━━ Exercise material
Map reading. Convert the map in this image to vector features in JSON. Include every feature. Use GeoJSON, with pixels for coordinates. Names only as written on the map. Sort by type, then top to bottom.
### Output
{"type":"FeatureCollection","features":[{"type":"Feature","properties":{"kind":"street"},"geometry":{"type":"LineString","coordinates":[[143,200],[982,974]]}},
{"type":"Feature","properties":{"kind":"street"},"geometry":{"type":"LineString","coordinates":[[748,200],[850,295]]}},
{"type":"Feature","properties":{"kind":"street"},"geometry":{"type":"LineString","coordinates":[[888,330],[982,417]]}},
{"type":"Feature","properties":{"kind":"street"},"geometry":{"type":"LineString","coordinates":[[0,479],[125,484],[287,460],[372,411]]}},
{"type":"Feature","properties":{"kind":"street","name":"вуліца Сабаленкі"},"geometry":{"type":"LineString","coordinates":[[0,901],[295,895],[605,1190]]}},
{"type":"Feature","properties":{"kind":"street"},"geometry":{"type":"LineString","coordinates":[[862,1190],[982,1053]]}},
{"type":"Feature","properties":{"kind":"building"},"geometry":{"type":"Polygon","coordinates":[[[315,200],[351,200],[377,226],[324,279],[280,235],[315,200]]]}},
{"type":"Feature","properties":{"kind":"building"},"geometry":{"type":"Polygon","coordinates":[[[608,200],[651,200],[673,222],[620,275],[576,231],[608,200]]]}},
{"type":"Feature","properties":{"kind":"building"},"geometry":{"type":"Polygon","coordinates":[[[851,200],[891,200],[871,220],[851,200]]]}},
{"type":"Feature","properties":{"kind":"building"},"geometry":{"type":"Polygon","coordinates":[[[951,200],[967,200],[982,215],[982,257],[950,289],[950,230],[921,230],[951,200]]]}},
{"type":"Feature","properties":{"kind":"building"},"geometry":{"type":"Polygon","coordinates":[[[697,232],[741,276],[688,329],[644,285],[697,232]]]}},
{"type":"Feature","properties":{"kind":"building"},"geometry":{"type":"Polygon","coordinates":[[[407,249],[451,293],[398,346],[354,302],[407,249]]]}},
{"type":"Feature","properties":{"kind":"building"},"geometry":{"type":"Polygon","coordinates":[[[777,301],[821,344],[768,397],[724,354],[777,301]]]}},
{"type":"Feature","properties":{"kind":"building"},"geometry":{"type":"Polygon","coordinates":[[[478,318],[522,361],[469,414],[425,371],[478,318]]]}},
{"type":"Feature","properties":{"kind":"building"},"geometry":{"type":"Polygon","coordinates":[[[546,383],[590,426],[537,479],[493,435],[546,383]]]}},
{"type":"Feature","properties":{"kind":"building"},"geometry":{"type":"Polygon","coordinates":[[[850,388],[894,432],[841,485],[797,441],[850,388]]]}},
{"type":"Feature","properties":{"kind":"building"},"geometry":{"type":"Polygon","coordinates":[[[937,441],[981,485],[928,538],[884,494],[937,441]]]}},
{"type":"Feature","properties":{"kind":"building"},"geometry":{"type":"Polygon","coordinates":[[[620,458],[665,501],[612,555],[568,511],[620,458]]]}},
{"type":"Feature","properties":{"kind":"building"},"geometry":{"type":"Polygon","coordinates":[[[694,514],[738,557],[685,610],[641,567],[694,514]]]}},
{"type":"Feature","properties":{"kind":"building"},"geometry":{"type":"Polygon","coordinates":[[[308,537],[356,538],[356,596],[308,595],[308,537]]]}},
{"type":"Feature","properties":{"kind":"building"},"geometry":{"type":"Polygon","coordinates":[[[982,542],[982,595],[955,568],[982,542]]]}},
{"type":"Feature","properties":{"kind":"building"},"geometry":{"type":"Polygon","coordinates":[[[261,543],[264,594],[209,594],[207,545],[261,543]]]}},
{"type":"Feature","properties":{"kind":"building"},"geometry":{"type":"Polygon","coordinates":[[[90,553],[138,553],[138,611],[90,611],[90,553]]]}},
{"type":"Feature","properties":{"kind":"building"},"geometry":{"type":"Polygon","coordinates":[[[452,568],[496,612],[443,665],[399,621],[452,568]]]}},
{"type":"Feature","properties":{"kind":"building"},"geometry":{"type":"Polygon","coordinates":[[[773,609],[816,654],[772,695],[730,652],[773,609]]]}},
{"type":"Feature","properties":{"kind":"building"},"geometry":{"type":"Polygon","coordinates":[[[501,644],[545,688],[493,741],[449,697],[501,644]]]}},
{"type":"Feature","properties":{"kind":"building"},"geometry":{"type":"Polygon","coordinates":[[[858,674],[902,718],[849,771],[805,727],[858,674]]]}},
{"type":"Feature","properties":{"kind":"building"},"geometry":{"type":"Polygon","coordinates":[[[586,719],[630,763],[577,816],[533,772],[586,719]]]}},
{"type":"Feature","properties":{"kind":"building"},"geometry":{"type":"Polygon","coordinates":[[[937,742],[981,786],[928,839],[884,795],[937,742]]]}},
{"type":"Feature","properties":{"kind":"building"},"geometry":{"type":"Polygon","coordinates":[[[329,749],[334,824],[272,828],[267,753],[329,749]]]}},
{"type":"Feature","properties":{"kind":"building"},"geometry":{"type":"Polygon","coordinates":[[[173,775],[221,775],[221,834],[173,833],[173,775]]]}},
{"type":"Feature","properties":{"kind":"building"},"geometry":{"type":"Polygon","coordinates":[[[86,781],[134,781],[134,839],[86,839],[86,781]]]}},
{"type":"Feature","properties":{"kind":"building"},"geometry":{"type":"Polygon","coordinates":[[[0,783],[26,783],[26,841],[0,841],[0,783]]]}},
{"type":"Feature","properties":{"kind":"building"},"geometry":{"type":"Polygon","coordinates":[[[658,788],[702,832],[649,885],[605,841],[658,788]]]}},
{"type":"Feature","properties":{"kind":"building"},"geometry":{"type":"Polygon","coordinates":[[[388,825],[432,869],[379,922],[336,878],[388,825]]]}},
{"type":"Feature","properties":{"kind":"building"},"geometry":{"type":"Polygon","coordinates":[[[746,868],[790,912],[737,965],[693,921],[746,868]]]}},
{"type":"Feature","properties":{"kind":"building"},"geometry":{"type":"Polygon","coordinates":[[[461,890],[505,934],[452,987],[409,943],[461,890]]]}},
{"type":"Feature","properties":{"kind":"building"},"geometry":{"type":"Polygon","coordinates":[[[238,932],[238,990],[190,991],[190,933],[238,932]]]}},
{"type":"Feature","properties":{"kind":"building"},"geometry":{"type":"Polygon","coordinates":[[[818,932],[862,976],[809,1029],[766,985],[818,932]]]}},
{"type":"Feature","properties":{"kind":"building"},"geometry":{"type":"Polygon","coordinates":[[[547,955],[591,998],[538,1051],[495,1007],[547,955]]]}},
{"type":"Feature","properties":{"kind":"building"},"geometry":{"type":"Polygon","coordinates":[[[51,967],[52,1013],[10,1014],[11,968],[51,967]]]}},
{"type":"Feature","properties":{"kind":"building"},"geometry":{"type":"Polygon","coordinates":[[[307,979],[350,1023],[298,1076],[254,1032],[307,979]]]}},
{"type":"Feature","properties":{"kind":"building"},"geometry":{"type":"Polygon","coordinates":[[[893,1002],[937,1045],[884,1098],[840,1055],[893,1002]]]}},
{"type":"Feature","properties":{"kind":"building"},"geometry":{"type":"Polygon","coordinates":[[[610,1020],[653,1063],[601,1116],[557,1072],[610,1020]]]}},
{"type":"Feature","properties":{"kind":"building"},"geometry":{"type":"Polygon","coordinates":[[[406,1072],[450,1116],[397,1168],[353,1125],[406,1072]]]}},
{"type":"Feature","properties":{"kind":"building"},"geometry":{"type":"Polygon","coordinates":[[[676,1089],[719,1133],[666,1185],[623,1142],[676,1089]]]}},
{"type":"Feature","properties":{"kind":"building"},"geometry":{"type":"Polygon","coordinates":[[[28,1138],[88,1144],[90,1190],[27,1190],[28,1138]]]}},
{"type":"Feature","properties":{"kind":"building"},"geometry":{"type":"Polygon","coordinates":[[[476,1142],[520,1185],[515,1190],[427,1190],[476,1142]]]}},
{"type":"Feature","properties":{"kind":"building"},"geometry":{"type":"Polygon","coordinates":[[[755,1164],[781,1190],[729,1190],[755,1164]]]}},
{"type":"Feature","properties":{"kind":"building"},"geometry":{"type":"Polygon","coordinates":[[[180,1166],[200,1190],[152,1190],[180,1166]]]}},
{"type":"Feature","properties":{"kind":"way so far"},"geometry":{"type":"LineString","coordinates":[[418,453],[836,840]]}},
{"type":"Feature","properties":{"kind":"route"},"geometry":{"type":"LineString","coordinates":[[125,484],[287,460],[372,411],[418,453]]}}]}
━━━━
◆ Problem requirements
Count each line above where the string "street" occurs. Give the number only.

◆ Finished exercise
6